If passed, the Combatting Hate Act would target symbols used during the Holocaust, such as the swastika and SS lightning bolts, or associated with the government’s list of terrorist entities, which includes the Proud Boys, Hamas and Iran’s Islamic Revolutionary Guard Corps.

A man in a suit carrying a folder walks by a series of flags.
Minister of Justice and Attorney General of Canada Sean Fraser arrives for a news conference on a new bill aimed to address hate crimes, on Parliament Hill in Ottawa, on Friday, Sept. 19. (Justin Tang/The Canadian Press)

It would, for instance, make it a crime to promote hatred against Jewish people using Hamas flags or swastika signs outside a synagogue.

The bill would also make hate-motivated crime a specific offence and crack down on willfully intimidating and obstructing people outside places of worship and other sensitive institutions.
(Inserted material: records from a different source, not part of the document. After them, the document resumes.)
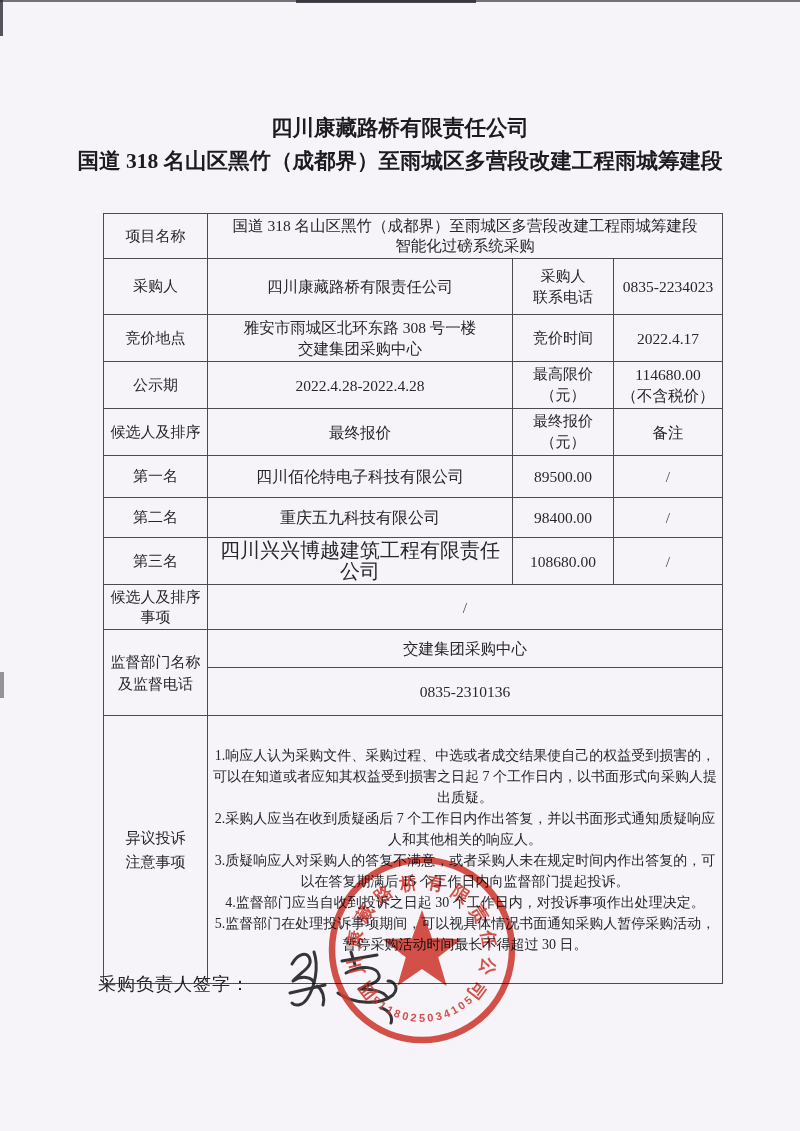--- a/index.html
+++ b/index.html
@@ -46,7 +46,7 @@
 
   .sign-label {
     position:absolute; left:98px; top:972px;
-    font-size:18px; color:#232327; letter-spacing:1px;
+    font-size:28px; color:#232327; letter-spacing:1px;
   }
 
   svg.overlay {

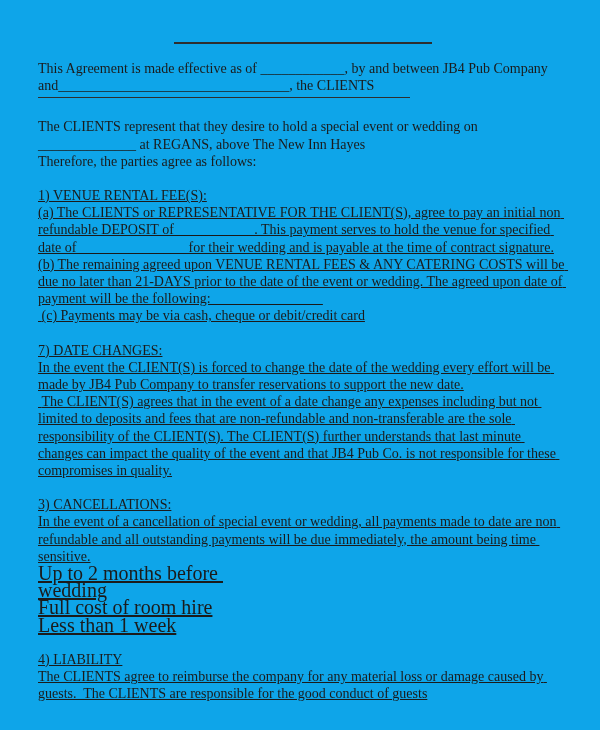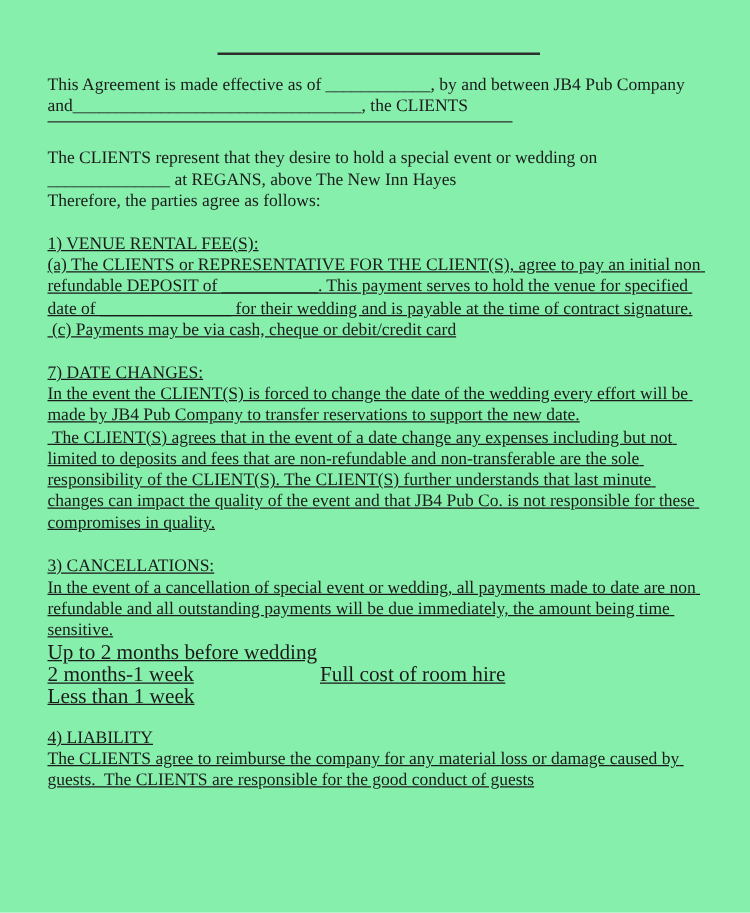--- a/index.html
+++ b/index.html
@@ -16,7 +16,7 @@
     width: 600px;
     height: 730px;
     padding: 42px 32px 0 38px;
-    background: #86efac;
+    background: #0ea5e9;
   }
   .title-line {
     width: 258px;

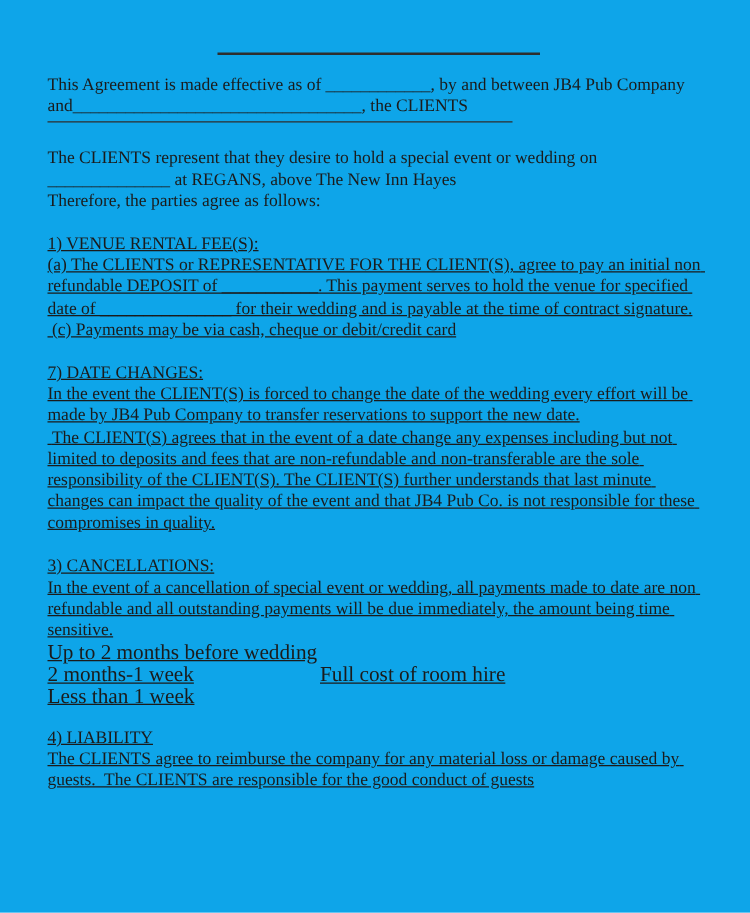--- a/index.html
+++ b/index.html
@@ -68,6 +68,7 @@
   <div class="section">
     <p>1) VENUE RENTAL FEE(S):</p>
     <p>(a) The CLIENTS or REPRESENTATIVE FOR THE CLIENT(S), agree to pay an initial non refundable DEPOSIT of ___________. This payment serves to hold the venue for specified date of _______________ for their wedding and is payable at the time of contract signature.</p>
+    <p>(b) The remaining agreed upon VENUE RENTAL FEES &amp; ANY CATERING COSTS will be due no later than 21-DAYS prior to the date of the event or wedding. The agreed upon date of payment will be the following:________________</p>
     <p> (c) Payments may be via cash, cheque or debit/credit card</p>
   </div>
 

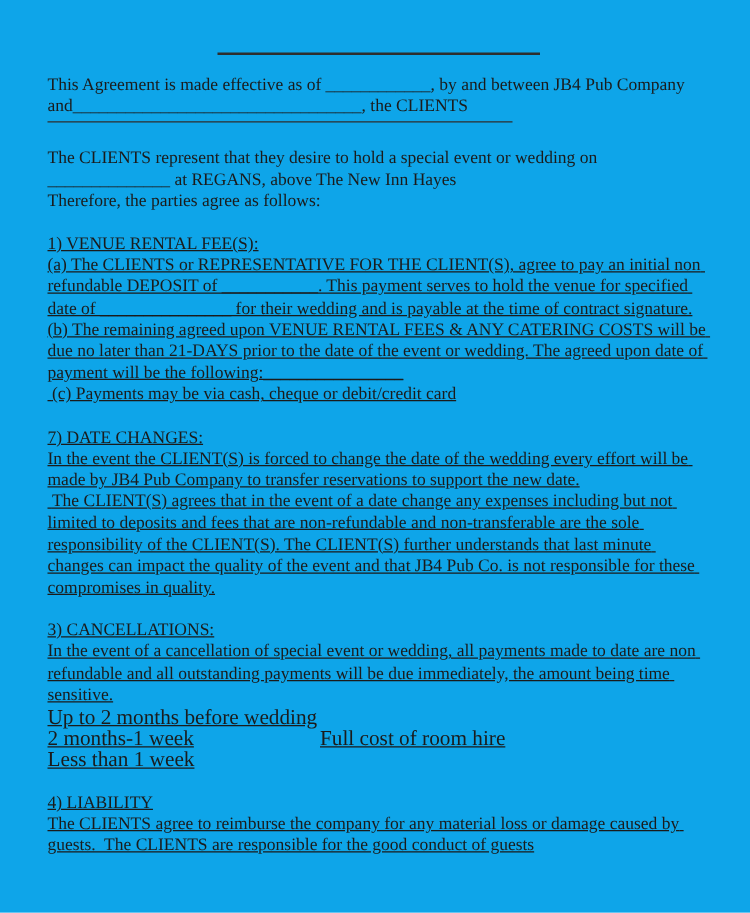--- a/index.html
+++ b/index.html
@@ -44,7 +44,7 @@
     grid-template-columns: 218px 1fr;
   }
   .schedule-row span {
-    font-size: 17px;
+    font-size: 20px;
     line-height: 17.2px;
     white-space: pre-wrap;
   }

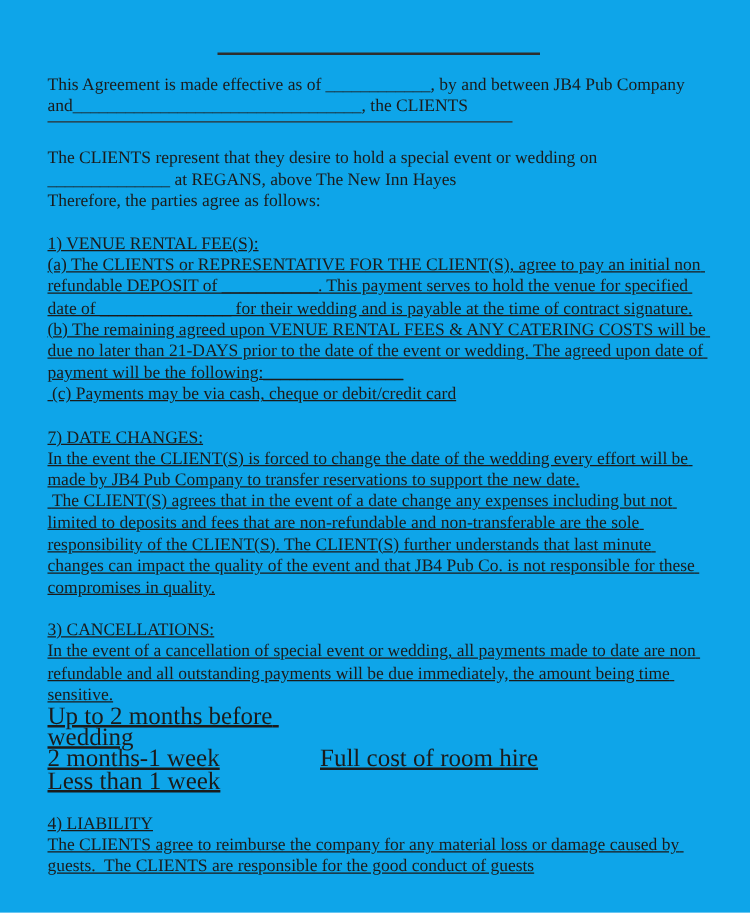--- a/index.html
+++ b/index.html
@@ -87,7 +87,6 @@
         <span>Up to 2 months before wedding</span>
       </div>
       <div class="schedule-row">
-        <span>2 months-1 week</span>
         <span>Full cost of room hire</span>
       </div>
       <div class="schedule-row">

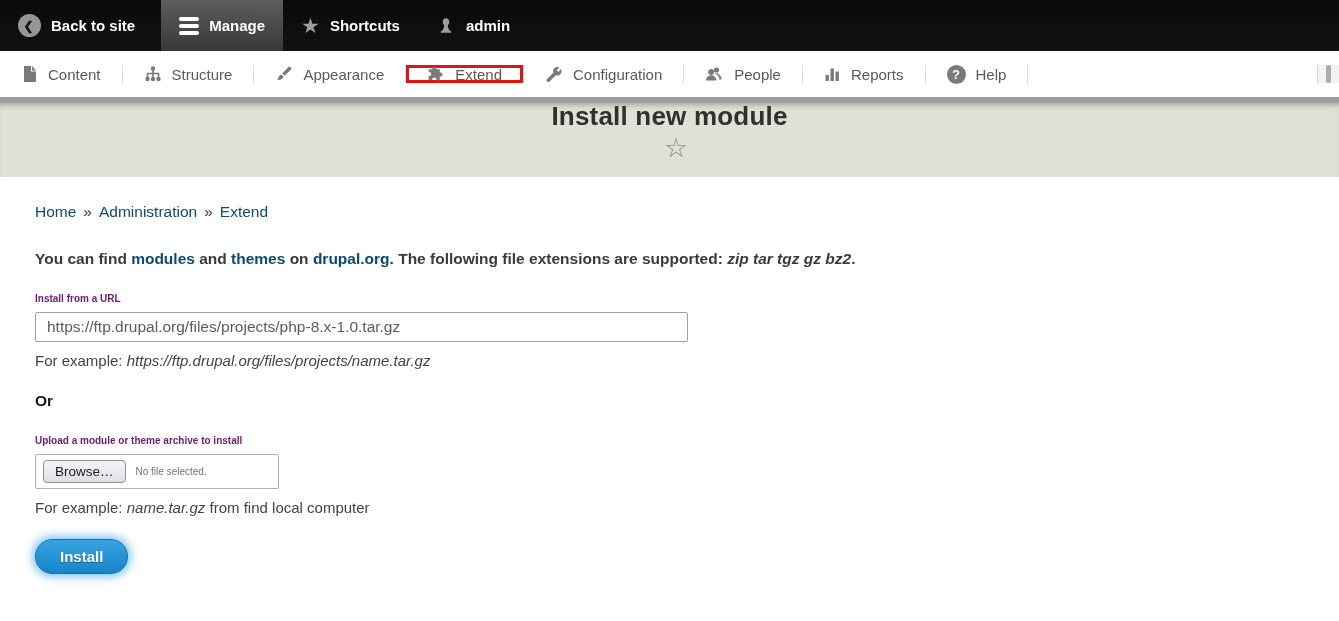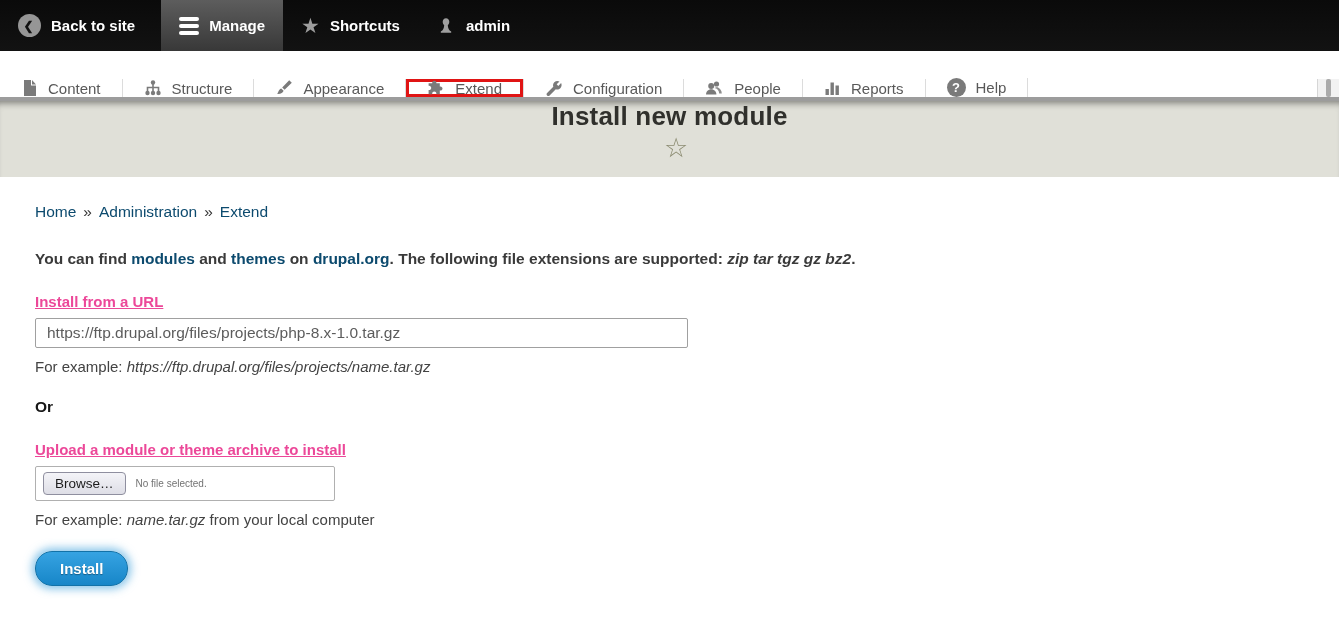--- a/index.html
+++ b/index.html
@@ -56,7 +56,7 @@
     height: 50px;
     background: #ffffff;
     display: flex;
-    align-items: flex-end;
+    align-items: center;
     border-bottom: 4px solid #9c9c9c;
   }
   .tray-item {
Some organizations like the Canadian Civil Liberties Association, have raised concerns over whether the bill could be used to infringe on the right to peaceful protest and take issue with the use of the Criminal Code.

In August, Liberal MP Anthony Housefather and 31 of his caucus colleagues issued a statement condemning a “deplorable rise of antisemitism in Canada” and called Canadians to stand up against hatred toward Jewish communities.

The statement was posted to social media by Housefather just days after a Jewish woman was stabbed in broad daylight at an Ottawa grocery store. Police have said they consider the incident a “hate-motivated crime.”

Man walking
Liberal MP Anthony Housefather at Ottawa’s National Press Theatre in May 2024. The MP and 31 of his caucus colleagues have issued a statement condemning the rise of antisemitism in Canada. (Spencer Colby/The Canadian Press)

In their statement, the Liberals said “from attacks on synagogues, Jewish schools and monuments, Jewish-owned businesses, Jewish community organizations and lately individual Jews themselves, antisemitism is becoming normalized.”

The MPs also said the “spreading hate is a call to action for all Canadians, all levels of government, law enforcement, schools, public institutions and places of work.”

Signatories of the letter included Artificial Intelligence Minister Evan Solomon, Environment Minister Julie Dabrusin, Crown-Indigenous Relations Minister Rebecca Alty, Secretary of State (Children and Youth) Anna Gainey and Rachel Bendayan, parliamentary secretary to Prime Minister Mark Carney.